── Entries supplied ──

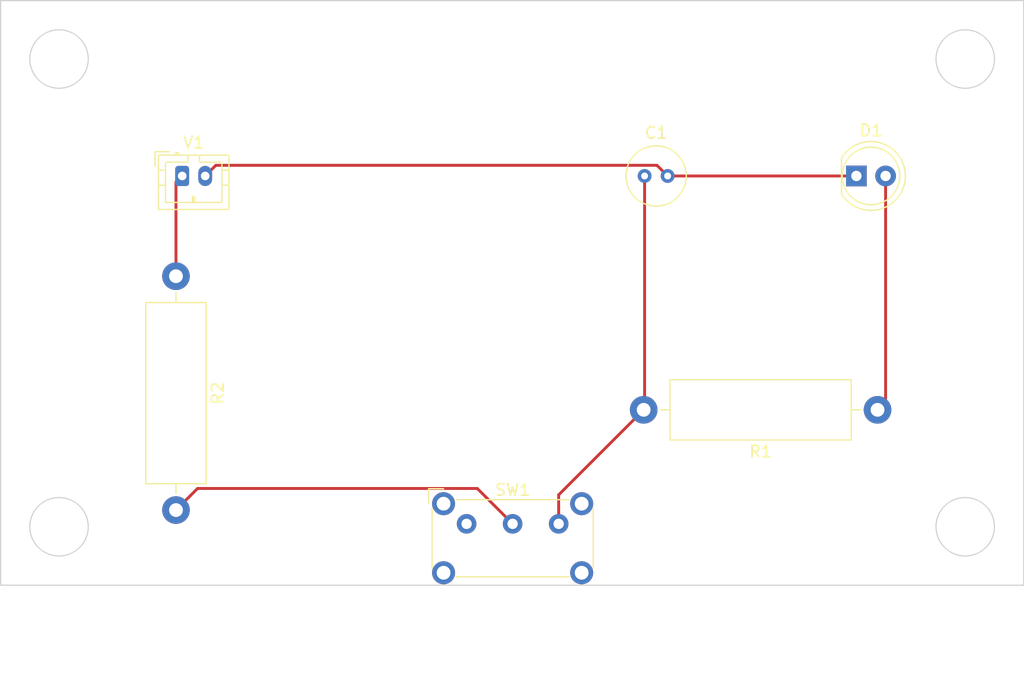
<source format=kicad_pcb>
(kicad_pcb (version 20211014) (generator pcbnew)

  (general
    (thickness 1.6)
  )

  (paper "A4")
  (layers
    (0 "F.Cu" signal)
    (31 "B.Cu" signal)
    (32 "B.Adhes" user "B.Adhesive")
    (33 "F.Adhes" user "F.Adhesive")
    (34 "B.Paste" user)
    (35 "F.Paste" user)
    (36 "B.SilkS" user "B.Silkscreen")
    (37 "F.SilkS" user "F.Silkscreen")
    (38 "B.Mask" user)
    (39 "F.Mask" user)
    (40 "Dwgs.User" user "User.Drawings")
    (41 "Cmts.User" user "User.Comments")
    (42 "Eco1.User" user "User.Eco1")
    (43 "Eco2.User" user "User.Eco2")
    (44 "Edge.Cuts" user)
    (45 "Margin" user)
    (46 "B.CrtYd" user "B.Courtyard")
    (47 "F.CrtYd" user "F.Courtyard")
    (48 "B.Fab" user)
    (49 "F.Fab" user)
    (50 "User.1" user)
    (51 "User.2" user)
    (52 "User.3" user)
    (53 "User.4" user)
    (54 "User.5" user)
    (55 "User.6" user)
    (56 "User.7" user)
    (57 "User.8" user)
    (58 "User.9" user)
  )

  (setup
    (pad_to_mask_clearance 0)
    (pcbplotparams
      (layerselection 0x00010fc_ffffffff)
      (disableapertmacros false)
      (usegerberextensions false)
      (usegerberattributes true)
      (usegerberadvancedattributes true)
      (creategerberjobfile true)
      (svguseinch false)
      (svgprecision 6)
      (excludeedgelayer true)
      (plotframeref false)
      (viasonmask false)
      (mode 1)
      (useauxorigin false)
      (hpglpennumber 1)
      (hpglpenspeed 20)
      (hpglpendiameter 15.000000)
      (dxfpolygonmode true)
      (dxfimperialunits true)
      (dxfusepcbnewfont true)
      (psnegative false)
      (psa4output false)
      (plotreference true)
      (plotvalue true)
      (plotinvisibletext false)
      (sketchpadsonfab false)
      (subtractmaskfromsilk false)
      (outputformat 1)
      (mirror false)
      (drillshape 1)
      (scaleselection 1)
      (outputdirectory "")
    )
  )

  (net 0 "")
  (net 1 "Net-(C1-Pad1)")
  (net 2 "Net-(C1-Pad2)")
  (net 3 "Net-(D1-Pad2)")
  (net 4 "Net-(R2-Pad1)")
  (net 5 "Net-(R2-Pad2)")
  (net 6 "unconnected-(SW1-Pad1)")

  (footprint "Resistor_THT:R_Axial_DIN0516_L15.5mm_D5.0mm_P20.32mm_Horizontal" (layer "F.Cu") (at 198.12 104.14 180))

  (footprint "Button_Switch_THT:SW_E-Switch_EG1224_SPDT_Angled" (layer "F.Cu") (at 162.4125 114.0475))

  (footprint "Capacitor_THT:C_Radial_D5.0mm_H5.0mm_P2.00mm" (layer "F.Cu") (at 177.88 83.82))

  (footprint "Resistor_THT:R_Axial_DIN0516_L15.5mm_D5.0mm_P20.32mm_Horizontal" (layer "F.Cu") (at 137.16 92.53 -90))

  (footprint "Connector_JST:JST_PH_B2B-PH-K_1x02_P2.00mm_Vertical" (layer "F.Cu") (at 137.7 83.82))

  (footprint "LED_THT:LED_D5.0mm" (layer "F.Cu") (at 196.279952 83.82))

  (gr_circle (center 127 114.3) (end 127 116.84) (layer "Edge.Cuts") (width 0.1) (fill none) (tstamp 0cb3c1c7-3ab7-45aa-97ec-29f75b554111))
  (gr_circle (center 127 73.66) (end 127 76.2) (layer "Edge.Cuts") (width 0.1) (fill none) (tstamp 48c37437-26d3-4e11-8c71-acee212adbea))
  (gr_circle (center 205.74 114.3) (end 205.74 116.84) (layer "Edge.Cuts") (width 0.1) (fill none) (tstamp 53a0adf3-6337-4df7-8f86-518ca8bd73aa))
  (gr_rect (start 121.92 68.58) (end 210.82 119.38) (layer "Edge.Cuts") (width 0.1) (fill none) (tstamp 802da2c3-f327-4fde-a4cf-25c4833e5d78))
  (gr_circle (center 205.74 73.66) (end 205.74 76.2) (layer "Edge.Cuts") (width 0.1) (fill none) (tstamp e5a9f1ff-fc64-425e-9c5d-a8c034b2e9ca))

  (segment (start 177.88 83.82) (end 177.88 104.06) (width 0.25) (layer "F.Cu") (net 1) (tstamp 7c403dea-d0c8-43c1-ade2-07bce40e0974))
  (segment (start 177.8 104.14) (end 170.4125 111.5275) (width 0.25) (layer "F.Cu") (net 1) (tstamp 9ce9db6c-0c41-4772-8895-57a42f145633))
  (segment (start 170.4125 111.5275) (end 170.4125 114.0475) (width 0.25) (layer "F.Cu") (net 1) (tstamp b84a7810-c341-4c3a-8a1d-dfb6ea098e65))
  (segment (start 177.88 104.06) (end 177.8 104.14) (width 0.25) (layer "F.Cu") (net 1) (tstamp ea5bd0af-4984-4c60-9150-730d20f8fdbc))
  (segment (start 196.279952 83.82) (end 179.88 83.82) (width 0.25) (layer "F.Cu") (net 2) (tstamp 114844c6-539f-4f51-a0ed-887e37c640fb))
  (segment (start 139.7 83.82) (end 140.625 82.895) (width 0.25) (layer "F.Cu") (net 2) (tstamp 8f6cd5ae-e9ef-4769-bb8a-829c4934df54))
  (segment (start 140.625 82.895) (end 178.955 82.895) (width 0.25) (layer "F.Cu") (net 2) (tstamp 9c5f5ab8-328b-420b-9084-81d18fcb2f68))
  (segment (start 178.955 82.895) (end 179.88 83.82) (width 0.25) (layer "F.Cu") (net 2) (tstamp dc4652fe-6fbb-4da9-8085-9a404ec4cba6))
  (segment (start 198.819952 103.440048) (end 198.12 104.14) (width 0.25) (layer "F.Cu") (net 3) (tstamp 755939f5-b0f7-46cc-b4f6-34a7a3cddded))
  (segment (start 198.819952 83.82) (end 198.819952 103.440048) (width 0.25) (layer "F.Cu") (net 3) (tstamp ba938fa6-2e20-4b5e-af81-14649cc2808f))
  (segment (start 137.7 83.82) (end 137.16 84.36) (width 0.25) (layer "F.Cu") (net 4) (tstamp 6617caa8-6390-4eb4-9170-421be8186bb7))
  (segment (start 137.16 84.36) (end 137.16 92.53) (width 0.25) (layer "F.Cu") (net 4) (tstamp 9d910bea-f498-4668-b38d-4c72ed6980c2))
  (segment (start 163.3375 110.9725) (end 139.0375 110.9725) (width 0.25) (layer "F.Cu") (net 5) (tstamp 01caa17c-0f65-46e6-88d9-73dfff1f8b65))
  (segment (start 166.4125 114.0475) (end 163.3375 110.9725) (width 0.25) (layer "F.Cu") (net 5) (tstamp 3ee668be-eb7f-403b-9579-aedfef1bbff5))
  (segment (start 139.0375 110.9725) (end 137.16 112.85) (width 0.25) (layer "F.Cu") (net 5) (tstamp 5c5ad958-13d6-479b-b3ea-54acb7470117))

)

</source>
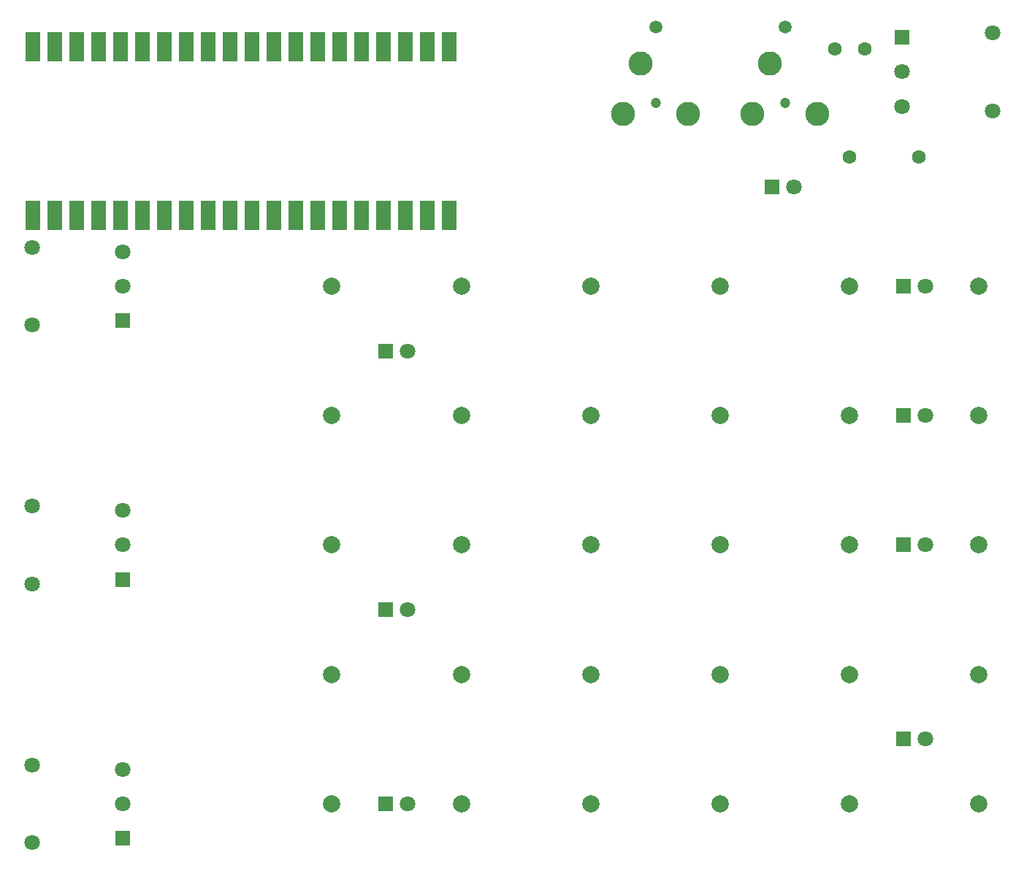
<source format=gbs>
G04 #@! TF.GenerationSoftware,KiCad,Pcbnew,(6.0.8)*
G04 #@! TF.CreationDate,2023-07-24T16:33:48+02:00*
G04 #@! TF.ProjectId,pisynthInv,70697379-6e74-4684-996e-762e6b696361,rev?*
G04 #@! TF.SameCoordinates,Original*
G04 #@! TF.FileFunction,Soldermask,Bot*
G04 #@! TF.FilePolarity,Negative*
%FSLAX46Y46*%
G04 Gerber Fmt 4.6, Leading zero omitted, Abs format (unit mm)*
G04 Created by KiCad (PCBNEW (6.0.8)) date 2023-07-24 16:33:48*
%MOMM*%
%LPD*%
G01*
G04 APERTURE LIST*
%ADD10C,2.000000*%
%ADD11C,1.800000*%
%ADD12R,1.800000X1.800000*%
%ADD13C,1.500000*%
%ADD14C,1.200000*%
%ADD15C,2.800000*%
%ADD16C,1.600000*%
%ADD17R,1.700000X3.500000*%
G04 APERTURE END LIST*
D10*
X134000000Y-97000000D03*
X59000000Y-97000000D03*
D11*
X24250000Y-122500000D03*
X24250000Y-131500000D03*
D12*
X34750000Y-131000000D03*
D11*
X34750000Y-127000000D03*
X34750000Y-123000000D03*
X24250000Y-101500000D03*
X24250000Y-92500000D03*
D12*
X34750000Y-101000000D03*
D11*
X34750000Y-97000000D03*
X34750000Y-93000000D03*
D12*
X125225000Y-67000000D03*
D11*
X127765000Y-67000000D03*
D10*
X74000000Y-127000000D03*
D13*
X96550000Y-36900000D03*
D14*
X96550000Y-45700000D03*
D15*
X94750000Y-41200000D03*
X92750000Y-47000000D03*
X100250000Y-47000000D03*
D10*
X119000000Y-82000000D03*
X119000000Y-97000000D03*
X134000000Y-127000000D03*
X59000000Y-67000000D03*
X104000000Y-127000000D03*
X119000000Y-112000000D03*
D13*
X111550000Y-36900000D03*
D14*
X111550000Y-45700000D03*
D15*
X109750000Y-41200000D03*
X107750000Y-47000000D03*
X115250000Y-47000000D03*
D12*
X65225000Y-127000000D03*
D11*
X67765000Y-127000000D03*
D12*
X109975000Y-55500000D03*
D11*
X112515000Y-55500000D03*
D10*
X134000000Y-82000000D03*
X74000000Y-97000000D03*
X134000000Y-67000000D03*
D11*
X24250000Y-62500000D03*
X24250000Y-71500000D03*
D12*
X34750000Y-71000000D03*
D11*
X34750000Y-67000000D03*
X34750000Y-63000000D03*
D10*
X74000000Y-82000000D03*
X104000000Y-67000000D03*
D12*
X65225000Y-74500000D03*
D11*
X67765000Y-74500000D03*
D10*
X89000000Y-112000000D03*
X89000000Y-127000000D03*
X59000000Y-127000000D03*
D12*
X125225000Y-97000000D03*
D11*
X127765000Y-97000000D03*
D10*
X104000000Y-112000000D03*
D12*
X125225000Y-119500000D03*
D11*
X127765000Y-119500000D03*
D10*
X89000000Y-97000000D03*
X59000000Y-112000000D03*
X119000000Y-127000000D03*
X134000000Y-112000000D03*
X119000000Y-67000000D03*
D12*
X65225000Y-104500000D03*
D11*
X67765000Y-104500000D03*
X135550000Y-37630000D03*
X135550000Y-46630000D03*
D12*
X125050000Y-38130000D03*
D11*
X125050000Y-42130000D03*
X125050000Y-46130000D03*
D10*
X74000000Y-67000000D03*
X89000000Y-67000000D03*
X89000000Y-82000000D03*
D16*
X120775000Y-39500000D03*
X117275000Y-39500000D03*
X127000000Y-52000000D03*
X119000000Y-52000000D03*
D10*
X74000000Y-112000000D03*
X104000000Y-97000000D03*
X59000000Y-82000000D03*
D12*
X125225000Y-82000000D03*
D11*
X127765000Y-82000000D03*
D10*
X104000000Y-82000000D03*
D17*
X24370000Y-39210000D03*
X26910000Y-39210000D03*
X29450000Y-39210000D03*
X31990000Y-39210000D03*
X34530000Y-39210000D03*
X37070000Y-39210000D03*
X39610000Y-39210000D03*
X42150000Y-39210000D03*
X44690000Y-39210000D03*
X47230000Y-39210000D03*
X49770000Y-39210000D03*
X52310000Y-39210000D03*
X54850000Y-39210000D03*
X57390000Y-39210000D03*
X59930000Y-39210000D03*
X62470000Y-39210000D03*
X65010000Y-39210000D03*
X67550000Y-39210000D03*
X70090000Y-39210000D03*
X72630000Y-39210000D03*
X72630000Y-58790000D03*
X70090000Y-58790000D03*
X67550000Y-58790000D03*
X65010000Y-58790000D03*
X62470000Y-58790000D03*
X59930000Y-58790000D03*
X57390000Y-58790000D03*
X54850000Y-58790000D03*
X52310000Y-58790000D03*
X49770000Y-58790000D03*
X47230000Y-58790000D03*
X44690000Y-58790000D03*
X42150000Y-58790000D03*
X39610000Y-58790000D03*
X37070000Y-58790000D03*
X34530000Y-58790000D03*
X31990000Y-58790000D03*
X29450000Y-58790000D03*
X26910000Y-58790000D03*
X24370000Y-58790000D03*
M02*

</source>
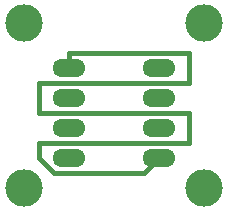
<source format=gbr>
%FSLAX23Y23*%
%MOIN*%
G04 EasyPC Gerber Version 13.0.2 Build 2807 *
%ADD16C,0.01500*%
%ADD14C,0.12500*%
%ADD19O,0.11000X0.06000*%
X0Y0D02*
D02*
D14*
X178Y103D03*
Y653D03*
X778Y103D03*
Y653D03*
D02*
D16*
X328Y502D02*
Y553D01*
X728*
Y453*
X228*
Y353*
X728*
Y253*
X228*
Y203*
X278Y153*
X578*
X627Y203*
D02*
D19*
X328D03*
Y303D03*
Y403D03*
Y502D03*
X627Y203D03*
Y303D03*
Y403D03*
Y502D03*
X0Y0D02*
M02*

</source>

───

**Exercise description:**
Give the number of lines in the data that contain the word "Adhesive", and add no other text.

**Response box:**
2